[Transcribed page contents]
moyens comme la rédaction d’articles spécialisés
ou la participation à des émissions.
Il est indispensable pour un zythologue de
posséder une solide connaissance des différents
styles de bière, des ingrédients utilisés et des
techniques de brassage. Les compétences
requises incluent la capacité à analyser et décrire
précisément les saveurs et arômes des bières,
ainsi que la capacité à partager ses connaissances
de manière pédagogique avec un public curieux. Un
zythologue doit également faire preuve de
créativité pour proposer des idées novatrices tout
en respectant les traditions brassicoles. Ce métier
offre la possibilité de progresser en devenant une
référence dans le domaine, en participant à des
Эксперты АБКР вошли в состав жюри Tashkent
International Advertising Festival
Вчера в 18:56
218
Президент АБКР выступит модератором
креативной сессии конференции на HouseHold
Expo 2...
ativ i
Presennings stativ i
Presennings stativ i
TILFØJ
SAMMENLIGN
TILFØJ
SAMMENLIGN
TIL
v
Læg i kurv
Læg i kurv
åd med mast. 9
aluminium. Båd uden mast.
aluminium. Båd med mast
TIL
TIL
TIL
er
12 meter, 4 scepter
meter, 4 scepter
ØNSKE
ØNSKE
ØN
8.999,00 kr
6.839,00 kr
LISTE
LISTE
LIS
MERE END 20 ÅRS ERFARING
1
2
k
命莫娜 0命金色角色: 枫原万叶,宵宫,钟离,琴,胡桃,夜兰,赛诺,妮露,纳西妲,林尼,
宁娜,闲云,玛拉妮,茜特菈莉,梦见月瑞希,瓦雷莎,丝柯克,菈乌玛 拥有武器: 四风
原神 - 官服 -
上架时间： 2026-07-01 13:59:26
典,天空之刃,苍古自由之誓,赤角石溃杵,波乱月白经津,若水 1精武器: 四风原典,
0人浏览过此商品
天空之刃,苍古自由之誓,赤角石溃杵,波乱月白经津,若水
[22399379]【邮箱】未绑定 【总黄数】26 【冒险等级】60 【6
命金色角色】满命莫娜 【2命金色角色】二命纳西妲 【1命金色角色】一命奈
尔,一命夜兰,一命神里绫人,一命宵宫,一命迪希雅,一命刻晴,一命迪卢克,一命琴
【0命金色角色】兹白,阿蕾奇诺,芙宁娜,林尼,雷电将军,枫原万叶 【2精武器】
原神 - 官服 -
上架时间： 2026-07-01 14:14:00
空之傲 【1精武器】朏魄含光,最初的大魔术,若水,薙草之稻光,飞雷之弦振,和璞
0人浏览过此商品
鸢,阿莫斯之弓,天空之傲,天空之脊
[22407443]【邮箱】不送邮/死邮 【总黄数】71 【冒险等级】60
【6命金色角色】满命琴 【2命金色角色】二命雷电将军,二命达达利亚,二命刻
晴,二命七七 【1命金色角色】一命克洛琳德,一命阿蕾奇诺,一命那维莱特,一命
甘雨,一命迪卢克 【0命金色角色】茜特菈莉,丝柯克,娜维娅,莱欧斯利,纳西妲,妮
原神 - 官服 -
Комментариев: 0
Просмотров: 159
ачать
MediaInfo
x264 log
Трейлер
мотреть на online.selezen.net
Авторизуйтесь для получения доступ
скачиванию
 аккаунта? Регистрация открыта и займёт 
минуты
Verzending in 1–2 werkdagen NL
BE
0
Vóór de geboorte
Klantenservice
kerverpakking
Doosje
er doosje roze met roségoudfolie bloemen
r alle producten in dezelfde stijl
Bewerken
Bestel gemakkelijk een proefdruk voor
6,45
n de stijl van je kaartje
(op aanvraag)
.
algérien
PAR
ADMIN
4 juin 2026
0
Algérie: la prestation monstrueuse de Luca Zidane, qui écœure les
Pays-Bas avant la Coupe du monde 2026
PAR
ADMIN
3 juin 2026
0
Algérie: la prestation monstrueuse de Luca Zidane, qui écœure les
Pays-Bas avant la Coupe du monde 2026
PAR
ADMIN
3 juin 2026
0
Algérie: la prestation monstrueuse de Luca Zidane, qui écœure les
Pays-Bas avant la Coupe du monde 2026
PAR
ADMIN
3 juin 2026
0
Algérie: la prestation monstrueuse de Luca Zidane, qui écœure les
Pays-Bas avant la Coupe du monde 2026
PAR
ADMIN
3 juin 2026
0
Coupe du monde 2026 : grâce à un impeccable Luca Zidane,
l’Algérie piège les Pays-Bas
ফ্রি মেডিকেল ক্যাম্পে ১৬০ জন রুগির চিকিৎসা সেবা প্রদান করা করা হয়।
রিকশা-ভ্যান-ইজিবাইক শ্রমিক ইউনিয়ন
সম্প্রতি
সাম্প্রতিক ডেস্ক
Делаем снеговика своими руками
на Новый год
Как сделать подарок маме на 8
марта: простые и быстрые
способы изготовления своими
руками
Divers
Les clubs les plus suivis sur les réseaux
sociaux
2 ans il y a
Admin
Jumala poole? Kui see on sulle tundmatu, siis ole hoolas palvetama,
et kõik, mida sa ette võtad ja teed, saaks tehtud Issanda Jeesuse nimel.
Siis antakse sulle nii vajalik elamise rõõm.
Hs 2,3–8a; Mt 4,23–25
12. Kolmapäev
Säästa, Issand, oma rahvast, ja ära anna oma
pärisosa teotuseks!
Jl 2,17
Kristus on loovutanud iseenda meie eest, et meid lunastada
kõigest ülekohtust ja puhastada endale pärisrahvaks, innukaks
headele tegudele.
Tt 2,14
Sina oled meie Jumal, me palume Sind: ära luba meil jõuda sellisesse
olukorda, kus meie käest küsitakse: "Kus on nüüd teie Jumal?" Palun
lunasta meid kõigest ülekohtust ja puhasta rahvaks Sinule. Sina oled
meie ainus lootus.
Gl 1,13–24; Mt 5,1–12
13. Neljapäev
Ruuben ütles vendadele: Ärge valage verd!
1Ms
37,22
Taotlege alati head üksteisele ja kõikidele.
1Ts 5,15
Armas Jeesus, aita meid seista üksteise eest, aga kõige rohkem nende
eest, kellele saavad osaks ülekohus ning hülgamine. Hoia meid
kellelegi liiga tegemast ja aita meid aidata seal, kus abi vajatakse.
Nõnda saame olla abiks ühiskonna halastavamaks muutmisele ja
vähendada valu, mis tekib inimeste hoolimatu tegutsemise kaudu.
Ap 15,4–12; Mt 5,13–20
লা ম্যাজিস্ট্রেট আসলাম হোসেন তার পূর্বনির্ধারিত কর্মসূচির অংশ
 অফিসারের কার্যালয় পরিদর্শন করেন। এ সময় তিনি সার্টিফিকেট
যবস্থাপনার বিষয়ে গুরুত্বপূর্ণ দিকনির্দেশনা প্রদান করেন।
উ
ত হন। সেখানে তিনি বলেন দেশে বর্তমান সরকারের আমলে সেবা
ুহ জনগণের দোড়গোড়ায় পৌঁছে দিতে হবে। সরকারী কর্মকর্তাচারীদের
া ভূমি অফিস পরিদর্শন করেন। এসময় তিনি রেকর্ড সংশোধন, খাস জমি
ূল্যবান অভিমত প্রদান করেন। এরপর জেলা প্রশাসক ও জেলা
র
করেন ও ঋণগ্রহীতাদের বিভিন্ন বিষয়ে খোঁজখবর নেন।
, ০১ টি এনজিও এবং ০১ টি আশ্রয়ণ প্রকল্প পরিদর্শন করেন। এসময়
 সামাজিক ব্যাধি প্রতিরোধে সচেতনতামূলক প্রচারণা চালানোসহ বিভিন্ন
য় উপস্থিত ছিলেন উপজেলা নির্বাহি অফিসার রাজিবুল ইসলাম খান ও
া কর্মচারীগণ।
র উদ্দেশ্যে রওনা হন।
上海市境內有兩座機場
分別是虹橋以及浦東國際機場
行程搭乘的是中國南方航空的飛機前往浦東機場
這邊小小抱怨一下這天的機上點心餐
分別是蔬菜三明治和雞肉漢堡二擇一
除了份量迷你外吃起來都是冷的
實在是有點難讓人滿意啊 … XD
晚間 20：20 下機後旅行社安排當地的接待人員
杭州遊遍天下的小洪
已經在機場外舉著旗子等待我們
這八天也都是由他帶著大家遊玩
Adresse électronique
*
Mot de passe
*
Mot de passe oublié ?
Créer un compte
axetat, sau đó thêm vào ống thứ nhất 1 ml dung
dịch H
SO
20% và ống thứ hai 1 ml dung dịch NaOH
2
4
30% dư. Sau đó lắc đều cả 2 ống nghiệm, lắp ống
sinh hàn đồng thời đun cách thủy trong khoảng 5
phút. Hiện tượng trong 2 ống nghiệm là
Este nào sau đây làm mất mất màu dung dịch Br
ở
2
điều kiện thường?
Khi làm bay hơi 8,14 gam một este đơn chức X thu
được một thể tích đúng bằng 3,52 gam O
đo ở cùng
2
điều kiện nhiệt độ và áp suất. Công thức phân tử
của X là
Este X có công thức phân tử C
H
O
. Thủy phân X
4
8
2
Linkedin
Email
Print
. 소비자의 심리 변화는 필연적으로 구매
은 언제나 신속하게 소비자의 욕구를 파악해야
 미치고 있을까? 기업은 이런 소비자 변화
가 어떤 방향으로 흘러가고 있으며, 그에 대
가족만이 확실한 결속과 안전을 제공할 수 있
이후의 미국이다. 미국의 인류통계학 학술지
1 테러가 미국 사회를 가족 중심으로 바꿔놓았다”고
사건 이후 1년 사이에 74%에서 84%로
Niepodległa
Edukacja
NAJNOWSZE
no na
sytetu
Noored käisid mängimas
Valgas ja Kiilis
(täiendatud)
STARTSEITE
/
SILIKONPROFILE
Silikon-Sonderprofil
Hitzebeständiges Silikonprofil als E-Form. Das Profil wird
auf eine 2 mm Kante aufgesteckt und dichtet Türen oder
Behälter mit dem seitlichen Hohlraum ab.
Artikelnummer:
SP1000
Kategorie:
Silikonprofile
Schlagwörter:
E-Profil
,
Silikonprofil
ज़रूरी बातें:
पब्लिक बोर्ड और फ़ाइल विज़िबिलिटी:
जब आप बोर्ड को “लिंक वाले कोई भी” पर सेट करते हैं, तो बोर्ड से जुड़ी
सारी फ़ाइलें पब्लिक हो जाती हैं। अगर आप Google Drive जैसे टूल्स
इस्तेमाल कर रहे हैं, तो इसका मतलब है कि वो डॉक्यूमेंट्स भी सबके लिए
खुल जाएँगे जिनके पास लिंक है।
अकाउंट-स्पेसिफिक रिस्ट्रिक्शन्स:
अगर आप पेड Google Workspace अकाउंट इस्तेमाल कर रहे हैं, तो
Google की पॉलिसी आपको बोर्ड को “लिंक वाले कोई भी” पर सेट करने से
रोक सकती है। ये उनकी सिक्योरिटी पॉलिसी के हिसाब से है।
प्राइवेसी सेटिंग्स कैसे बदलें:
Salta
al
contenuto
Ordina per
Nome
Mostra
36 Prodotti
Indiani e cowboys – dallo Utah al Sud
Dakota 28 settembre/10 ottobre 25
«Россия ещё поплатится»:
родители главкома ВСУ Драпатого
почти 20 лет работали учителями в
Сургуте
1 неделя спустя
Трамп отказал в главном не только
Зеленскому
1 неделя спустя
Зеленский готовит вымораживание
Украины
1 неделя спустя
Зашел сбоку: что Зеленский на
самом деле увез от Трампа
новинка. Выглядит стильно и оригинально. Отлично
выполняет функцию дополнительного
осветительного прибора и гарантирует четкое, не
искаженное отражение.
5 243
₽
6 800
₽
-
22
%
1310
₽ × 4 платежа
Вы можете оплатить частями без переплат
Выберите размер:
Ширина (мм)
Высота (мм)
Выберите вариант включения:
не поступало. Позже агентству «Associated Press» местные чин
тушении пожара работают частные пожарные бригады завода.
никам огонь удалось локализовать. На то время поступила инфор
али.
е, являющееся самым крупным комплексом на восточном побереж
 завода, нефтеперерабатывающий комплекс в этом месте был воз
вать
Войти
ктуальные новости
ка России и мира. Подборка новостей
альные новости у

Aim of the task: Write out everything from the start of the items down to the line containing "zythologue doit également faire preuve de", swapping "zythologue" for "biérologue" and leaving the rest untouched.

Answer section:
moyens comme la rédaction d’articles spécialisés
ou la participation à des émissions.
Il est indispensable pour un biérologue de
posséder une solide connaissance des différents
styles de bière, des ingrédients utilisés et des
techniques de brassage. Les compétences
requises incluent la capacité à analyser et décrire
précisément les saveurs et arômes des bières,
ainsi que la capacité à partager ses connaissances
de manière pédagogique avec un public curieux. Un
biérologue doit également faire preuve de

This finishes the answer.